Forum Discussion

Heath_35665's avatar
Heath_35665
Icon for Nimbostratus rankNimbostratus
Aug 20, 2008

Load Balancing Design Question

We have the following setup

 

 

 

internet --> Cisco PIX firewall --> F5 LTM (sits in DMZ segment) --> Web Servers (sits in private DMZ segment)

 

 

The F5s are set up with an external VLAN (facing PIX) and internal VLAN (facing web servers). VLANs are separate layer 3 subnets. In a setup like this, since the F5s don't route, how do you provide access to other networks that are on other legs of the PIX firewall. Do you have to something like the following

 

 

internet --> Cisco PIX firewall --> F5 LTM --> Web Servers --> Router to other networks

 

 

- Heath

4 Replies

  • The LTM does route, actually.
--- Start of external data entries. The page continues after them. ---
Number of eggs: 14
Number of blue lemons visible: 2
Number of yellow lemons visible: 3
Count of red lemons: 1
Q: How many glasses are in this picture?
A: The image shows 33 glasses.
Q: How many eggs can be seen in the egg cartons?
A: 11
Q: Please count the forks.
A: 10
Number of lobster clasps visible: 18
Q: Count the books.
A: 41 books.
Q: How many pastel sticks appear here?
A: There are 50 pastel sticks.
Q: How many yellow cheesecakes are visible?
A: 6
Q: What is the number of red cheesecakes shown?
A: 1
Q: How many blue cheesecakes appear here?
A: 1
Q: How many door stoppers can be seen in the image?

You need to setup ip forwarding virtuals to accomplish this. You can do it globally by entering a forwarding virtual with 0.0.0.0/0 applied to all vlans, which will allow all packets to route (assuming the necessary routes are in the routing table). If you want to be more granular, you can apply 0.0.0.0/0 to your private DMZ network only and match it with a default route to your PIX, then setup network-specific forwarding virtuals to your internal networks and apply these where appropriate (the forwarding virtuals should be applied to the vlans where the traffic is coming from, not where it is going) Post back if you have any questions.
  • Basically, i would need to create a new virtual server of type "network" that sets the destination to any networks that i need to reach and set ports to *. I would use Type = IP and Protocols = ALL. You mention "assuming the necessary routes are in the routing table". Can you expand on this? Also, would i need to set the default gateway of my web servers to be a self IP on the respective VLAN? How do the web servers know where to forward traffic?

     

  • Yep, that's it, Denny, thanks. I also let the firewalls do the security stuff, but I do minimize the routing possibilities to localize the tools available for mischief in the event of a breach.
  • Very helpful...thanks to both of you. We are going to work on this configuration on Thursday night. I think we have a pretty good handle on how to make it work now.